Leaded components with higher inductances will generate a resonant frequency of more than
100MHz. Therefore, the adoption of a large number of through-hole components is not recommended
as they generate excessive noise. There are no hard and fast rules for PCB design. Some design
rules apply to a certain type of board but are not feasible for other types. Nonetheless, at Sierra
Circuits, we have curated some general PCB design rules, common to all board types.

1. Trace spacing and layout


Traces are the conductive paths that carry current from the driver to the receiver on the PCB. When
these traces come across any bend or cross, they form a fully radiating antenna. Some common trace
design rules are:

1.1 Trace separation: All signals (clocks, video, audio, reset, etc.) must be separated from other
traces. the general rule says that the separation between the traces should be 3W, where ‘W’ is the
width of the trace. This practice helps to reduce crosstalk and coupling between adjacent traces on the
same PCB layer. Differential traces are an exception to this rule.

Adjacent traces on the same PCB layer should be separated by 3W.

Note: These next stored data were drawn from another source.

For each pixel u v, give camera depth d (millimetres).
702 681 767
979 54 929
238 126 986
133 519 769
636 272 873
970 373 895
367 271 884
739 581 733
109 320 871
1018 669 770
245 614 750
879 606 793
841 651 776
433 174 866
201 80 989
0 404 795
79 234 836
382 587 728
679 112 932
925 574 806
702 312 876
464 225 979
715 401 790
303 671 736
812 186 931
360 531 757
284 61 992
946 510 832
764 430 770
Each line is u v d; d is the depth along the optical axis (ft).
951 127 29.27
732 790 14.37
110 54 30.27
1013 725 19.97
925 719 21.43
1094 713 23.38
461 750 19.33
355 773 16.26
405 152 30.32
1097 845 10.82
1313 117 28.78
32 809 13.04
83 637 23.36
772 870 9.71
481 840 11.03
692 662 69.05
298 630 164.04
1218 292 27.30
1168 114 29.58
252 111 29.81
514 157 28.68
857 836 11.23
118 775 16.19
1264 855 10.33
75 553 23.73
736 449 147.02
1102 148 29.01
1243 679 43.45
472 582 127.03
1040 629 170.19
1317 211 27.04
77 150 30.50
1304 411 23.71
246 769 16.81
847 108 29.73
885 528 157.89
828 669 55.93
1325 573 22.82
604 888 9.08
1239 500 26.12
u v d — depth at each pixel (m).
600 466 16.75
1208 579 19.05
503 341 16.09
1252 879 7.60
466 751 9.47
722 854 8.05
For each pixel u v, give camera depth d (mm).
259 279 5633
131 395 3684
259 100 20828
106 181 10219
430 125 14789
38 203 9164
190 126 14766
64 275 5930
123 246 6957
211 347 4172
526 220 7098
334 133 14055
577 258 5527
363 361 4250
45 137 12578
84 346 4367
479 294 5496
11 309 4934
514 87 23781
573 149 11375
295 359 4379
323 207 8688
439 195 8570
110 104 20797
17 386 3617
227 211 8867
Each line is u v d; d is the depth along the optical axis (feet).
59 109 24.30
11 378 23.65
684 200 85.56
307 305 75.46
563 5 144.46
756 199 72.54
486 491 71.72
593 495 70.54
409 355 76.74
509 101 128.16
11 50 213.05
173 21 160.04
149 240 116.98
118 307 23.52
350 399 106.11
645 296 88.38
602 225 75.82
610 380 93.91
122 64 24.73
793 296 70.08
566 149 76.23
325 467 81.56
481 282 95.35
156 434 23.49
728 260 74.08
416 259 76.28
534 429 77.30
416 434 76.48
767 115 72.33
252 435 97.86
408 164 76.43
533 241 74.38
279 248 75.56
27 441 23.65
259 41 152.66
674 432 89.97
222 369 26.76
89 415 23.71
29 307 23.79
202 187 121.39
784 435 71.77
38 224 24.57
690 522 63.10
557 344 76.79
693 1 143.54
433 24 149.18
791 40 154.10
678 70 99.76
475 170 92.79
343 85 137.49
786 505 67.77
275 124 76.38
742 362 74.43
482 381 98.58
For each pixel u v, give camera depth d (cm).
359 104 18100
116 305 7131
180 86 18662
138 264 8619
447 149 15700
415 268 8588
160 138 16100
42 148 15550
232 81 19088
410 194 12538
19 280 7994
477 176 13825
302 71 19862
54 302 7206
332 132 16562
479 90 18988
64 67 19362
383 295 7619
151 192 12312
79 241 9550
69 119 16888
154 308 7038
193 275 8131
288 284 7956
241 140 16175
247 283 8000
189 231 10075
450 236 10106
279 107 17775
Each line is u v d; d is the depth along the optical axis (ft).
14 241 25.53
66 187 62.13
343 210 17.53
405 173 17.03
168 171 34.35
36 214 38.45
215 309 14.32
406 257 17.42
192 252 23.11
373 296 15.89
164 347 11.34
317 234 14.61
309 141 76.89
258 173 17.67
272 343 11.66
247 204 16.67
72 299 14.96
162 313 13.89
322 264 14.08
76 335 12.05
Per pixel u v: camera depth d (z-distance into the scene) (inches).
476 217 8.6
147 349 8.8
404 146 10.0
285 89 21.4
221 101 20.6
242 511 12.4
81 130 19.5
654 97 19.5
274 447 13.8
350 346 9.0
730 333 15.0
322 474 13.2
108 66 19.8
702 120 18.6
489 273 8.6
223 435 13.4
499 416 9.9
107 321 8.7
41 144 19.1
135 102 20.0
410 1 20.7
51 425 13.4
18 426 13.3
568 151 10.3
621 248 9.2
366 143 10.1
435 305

1.2 Route differential traces closely: It increases the coupling factor and keeps the noise in
common mode. For example, let us assume two wires are placed close to each other. Any external
noise intervening with these two traces will add the same amount of disturbance in both traces. If trace
1 has 1 V and trace 2 has 1.5 V then the difference would be 0.5 V. Since, the external noise is the
same on both the traces, say 0.1 V. Because of this, trace 1 will become 1.1 V and trace 2 will become
1.6 V. And when you calculate the difference, it is still the same that is 0.5 V. So, the noise will actually
cancel out. That is why high-speed signals are preferably routed as differential pairs.

1.3 Use vias like a pro: Vias are used in multi-layer PCBs for signal routing purposes. A good
designer must know that each via comes with its capacitance and inductance effect. So, vias should
be avoided as far as possible and critical traces should be routed on the same layer. Because of
the parasitic capacitance and inductance in the vias, there is an impedance mismatch between
via and trace, which creates reflections. When vias cannot be avoided, it should be ensured that
ground vias should be placed close to the signal vias. This will ensure that the signals are referenced
to connected grounds and this reduces the change in the characteristic impedance value and thus
reflections. In differential pairs, when vias cannot be avoided, the same number of vias should be put
in both traces.
Tip: Avoid vias in differential traces. If you have to then use an anti-pad shared by two vias to
minimize parasitic capacitance.

1.4 Avoid stubs in sensitive and high-frequency traces: Stubs produce reflections as well as the
potential of adding fractional wavelength antenna to the circuit.

1.5 Use guard and shunt traces for clock lines: In clock circuits, decoupling capacitors are very
important for suppressing noise propagating along the supply rails. Guard and shunt traces are used
to protect clock lines from EMI sources, otherwise, such clock signals will create problems elsewhere
in the circuit.
Guard and shunt traces are used to protect clock lines from EMI sources.

2. Ground planes
A ground with a low inductance value is a crucial element during PCB designing for mitigating EMC
problems. Increasing the ground area on a PCB reduces the ground inductance in the system, hence
EM emission and crosstalk too. Several approaches are available when we need to connect the
signals to the ground, but what is best? Before jumping to the best PCB design approach, let us

discuss what is not at all acceptable. Never connect the PCB components randomly to the ground
points. So, what is the recommended design approach?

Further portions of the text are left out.